-- EXTRACTED INFORMATION follows --
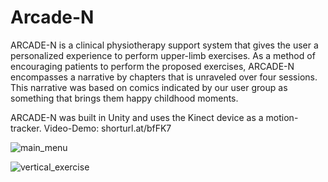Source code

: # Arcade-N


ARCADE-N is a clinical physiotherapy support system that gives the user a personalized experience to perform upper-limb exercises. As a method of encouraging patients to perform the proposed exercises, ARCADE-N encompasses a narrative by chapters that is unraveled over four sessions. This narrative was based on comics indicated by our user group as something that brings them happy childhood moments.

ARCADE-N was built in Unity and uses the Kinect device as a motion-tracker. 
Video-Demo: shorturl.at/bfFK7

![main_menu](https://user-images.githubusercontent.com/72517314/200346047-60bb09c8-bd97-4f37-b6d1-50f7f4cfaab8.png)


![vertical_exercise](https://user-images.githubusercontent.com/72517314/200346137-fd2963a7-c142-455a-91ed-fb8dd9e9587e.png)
-- EXTRACTED INFORMATION concluded --
-- EXTRACTED INFORMATION follows --
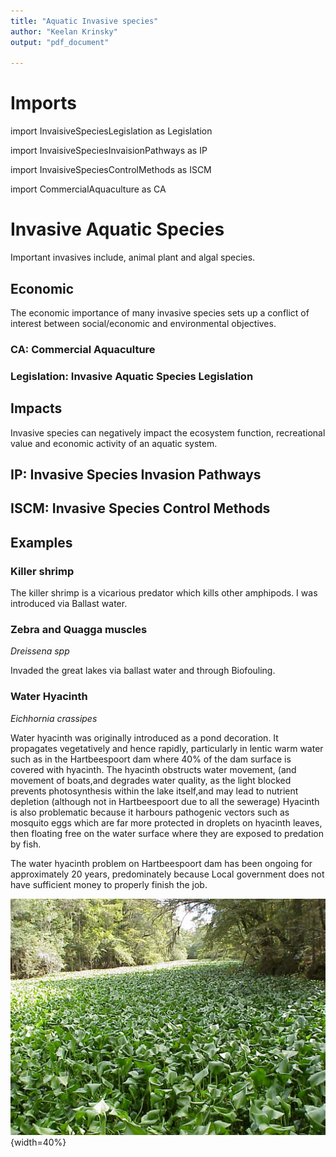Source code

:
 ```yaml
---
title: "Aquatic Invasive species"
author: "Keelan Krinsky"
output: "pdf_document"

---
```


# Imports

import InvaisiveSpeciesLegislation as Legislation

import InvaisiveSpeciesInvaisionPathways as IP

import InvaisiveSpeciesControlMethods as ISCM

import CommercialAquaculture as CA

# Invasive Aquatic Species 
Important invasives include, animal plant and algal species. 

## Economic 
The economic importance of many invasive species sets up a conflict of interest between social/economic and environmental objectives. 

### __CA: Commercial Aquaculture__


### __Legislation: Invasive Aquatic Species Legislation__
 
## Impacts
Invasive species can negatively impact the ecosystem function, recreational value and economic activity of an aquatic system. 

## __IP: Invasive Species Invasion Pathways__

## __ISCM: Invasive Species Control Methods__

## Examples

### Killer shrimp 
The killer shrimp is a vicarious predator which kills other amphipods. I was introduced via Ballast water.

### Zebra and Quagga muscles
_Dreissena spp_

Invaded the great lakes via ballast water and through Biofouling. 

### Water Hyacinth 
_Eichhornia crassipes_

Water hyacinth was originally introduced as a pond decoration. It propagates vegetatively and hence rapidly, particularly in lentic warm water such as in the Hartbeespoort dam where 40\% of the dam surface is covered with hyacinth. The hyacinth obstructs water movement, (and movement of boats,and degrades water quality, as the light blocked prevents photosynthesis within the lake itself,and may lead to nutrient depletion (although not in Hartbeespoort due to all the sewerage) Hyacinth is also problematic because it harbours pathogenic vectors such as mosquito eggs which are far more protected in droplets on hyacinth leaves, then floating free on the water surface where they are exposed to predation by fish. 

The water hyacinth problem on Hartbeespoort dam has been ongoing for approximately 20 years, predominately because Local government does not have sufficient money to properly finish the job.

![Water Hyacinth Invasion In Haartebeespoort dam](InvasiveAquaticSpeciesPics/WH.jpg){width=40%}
-- EXTRACTED INFORMATION concluded --
*TASK INSTRUCTIONS*.
The word to find is "system". Copy every line of the data that holds it.

*TASK OUTPUT*.
ARCADE-N is a clinical physiotherapy support system that gives the user a personalized experience to perform upper-limb exercises. As a method of encouraging patients to perform the proposed exercises, ARCADE-N encompasses a narrative by chapters that is unraveled over four sessions. This narrative was based on comics indicated by our user group as something that brings them happy childhood moments.
Invasive species can negatively impact the ecosystem function, recreational value and economic activity of an aquatic system. 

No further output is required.